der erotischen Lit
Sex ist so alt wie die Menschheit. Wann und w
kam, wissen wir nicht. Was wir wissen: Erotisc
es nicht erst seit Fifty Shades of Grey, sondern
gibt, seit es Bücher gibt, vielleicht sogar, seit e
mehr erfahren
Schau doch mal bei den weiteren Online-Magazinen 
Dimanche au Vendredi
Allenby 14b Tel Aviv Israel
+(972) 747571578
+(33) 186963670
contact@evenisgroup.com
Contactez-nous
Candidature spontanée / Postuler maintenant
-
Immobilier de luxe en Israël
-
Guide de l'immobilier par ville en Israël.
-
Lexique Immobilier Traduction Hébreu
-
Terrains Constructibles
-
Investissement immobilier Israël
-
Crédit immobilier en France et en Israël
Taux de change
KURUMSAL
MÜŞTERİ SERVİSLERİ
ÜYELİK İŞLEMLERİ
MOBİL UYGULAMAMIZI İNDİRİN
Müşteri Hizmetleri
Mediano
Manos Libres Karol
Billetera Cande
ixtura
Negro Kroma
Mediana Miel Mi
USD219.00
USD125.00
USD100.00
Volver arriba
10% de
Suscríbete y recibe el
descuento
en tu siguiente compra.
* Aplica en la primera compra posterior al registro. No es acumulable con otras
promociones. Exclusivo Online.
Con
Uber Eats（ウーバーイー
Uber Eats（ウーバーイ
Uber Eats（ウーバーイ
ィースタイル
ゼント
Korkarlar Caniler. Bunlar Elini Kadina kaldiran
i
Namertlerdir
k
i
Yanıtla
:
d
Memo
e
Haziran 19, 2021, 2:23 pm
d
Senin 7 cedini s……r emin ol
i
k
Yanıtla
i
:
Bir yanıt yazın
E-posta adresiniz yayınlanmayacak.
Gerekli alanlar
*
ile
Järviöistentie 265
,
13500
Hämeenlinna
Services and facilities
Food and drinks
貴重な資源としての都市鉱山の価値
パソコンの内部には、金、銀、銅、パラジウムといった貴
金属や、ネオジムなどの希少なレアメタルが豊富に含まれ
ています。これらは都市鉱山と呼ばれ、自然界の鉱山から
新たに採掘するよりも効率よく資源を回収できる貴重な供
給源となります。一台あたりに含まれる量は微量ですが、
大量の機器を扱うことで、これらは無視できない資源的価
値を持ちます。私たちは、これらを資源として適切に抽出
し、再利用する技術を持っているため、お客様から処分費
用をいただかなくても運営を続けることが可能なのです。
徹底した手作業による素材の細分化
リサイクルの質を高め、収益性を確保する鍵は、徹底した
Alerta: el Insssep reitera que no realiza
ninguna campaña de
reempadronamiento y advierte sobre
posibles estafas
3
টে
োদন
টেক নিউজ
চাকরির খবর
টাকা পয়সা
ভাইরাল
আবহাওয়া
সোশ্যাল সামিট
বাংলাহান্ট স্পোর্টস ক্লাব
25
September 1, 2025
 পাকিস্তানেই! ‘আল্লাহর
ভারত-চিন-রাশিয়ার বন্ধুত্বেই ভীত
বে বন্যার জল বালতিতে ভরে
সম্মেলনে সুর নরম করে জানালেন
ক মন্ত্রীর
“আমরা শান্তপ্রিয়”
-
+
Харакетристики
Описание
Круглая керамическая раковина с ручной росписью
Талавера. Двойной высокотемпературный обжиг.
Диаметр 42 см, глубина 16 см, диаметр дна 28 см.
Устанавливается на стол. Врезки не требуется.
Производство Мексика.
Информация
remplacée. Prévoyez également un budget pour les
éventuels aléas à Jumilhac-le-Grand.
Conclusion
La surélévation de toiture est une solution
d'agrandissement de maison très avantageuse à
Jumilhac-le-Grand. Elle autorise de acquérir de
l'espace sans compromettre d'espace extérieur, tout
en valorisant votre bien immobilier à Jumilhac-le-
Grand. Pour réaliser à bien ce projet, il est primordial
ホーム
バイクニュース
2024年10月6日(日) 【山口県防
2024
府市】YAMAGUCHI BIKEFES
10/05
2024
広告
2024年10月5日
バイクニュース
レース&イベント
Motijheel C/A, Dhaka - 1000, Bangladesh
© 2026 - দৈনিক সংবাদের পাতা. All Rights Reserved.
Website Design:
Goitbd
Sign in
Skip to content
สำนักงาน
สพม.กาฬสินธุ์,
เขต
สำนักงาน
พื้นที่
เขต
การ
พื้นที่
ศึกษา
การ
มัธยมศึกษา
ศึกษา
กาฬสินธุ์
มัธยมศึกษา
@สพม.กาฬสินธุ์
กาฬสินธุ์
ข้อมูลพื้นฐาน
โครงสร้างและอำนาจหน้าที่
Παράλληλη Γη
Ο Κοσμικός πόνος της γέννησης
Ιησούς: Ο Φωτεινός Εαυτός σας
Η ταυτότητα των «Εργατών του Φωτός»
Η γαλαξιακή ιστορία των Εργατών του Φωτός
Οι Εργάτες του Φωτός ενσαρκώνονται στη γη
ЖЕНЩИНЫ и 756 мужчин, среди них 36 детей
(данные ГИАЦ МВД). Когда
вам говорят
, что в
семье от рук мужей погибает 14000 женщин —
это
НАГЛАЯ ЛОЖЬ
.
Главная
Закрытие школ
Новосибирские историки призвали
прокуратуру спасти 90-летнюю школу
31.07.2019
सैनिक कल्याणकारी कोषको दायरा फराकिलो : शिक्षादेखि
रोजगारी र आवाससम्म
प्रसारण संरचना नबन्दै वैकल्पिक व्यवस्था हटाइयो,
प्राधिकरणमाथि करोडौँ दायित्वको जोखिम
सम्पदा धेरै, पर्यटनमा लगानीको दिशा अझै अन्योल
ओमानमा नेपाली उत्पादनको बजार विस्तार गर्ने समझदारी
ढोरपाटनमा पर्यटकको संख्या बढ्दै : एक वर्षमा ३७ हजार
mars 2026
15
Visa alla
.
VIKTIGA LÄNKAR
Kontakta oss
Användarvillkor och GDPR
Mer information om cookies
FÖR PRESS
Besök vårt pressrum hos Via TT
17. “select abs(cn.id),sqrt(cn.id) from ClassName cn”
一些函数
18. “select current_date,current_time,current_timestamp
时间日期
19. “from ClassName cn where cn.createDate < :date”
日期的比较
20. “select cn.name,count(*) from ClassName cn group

◇ ◇ ◇ ◇

Find every line in the records that has the word "Israël". Copy those lines.

Immobilier de luxe en Israël
Guide de l'immobilier par ville en Israël.
Investissement immobilier Israël
Crédit immobilier en France et en Israël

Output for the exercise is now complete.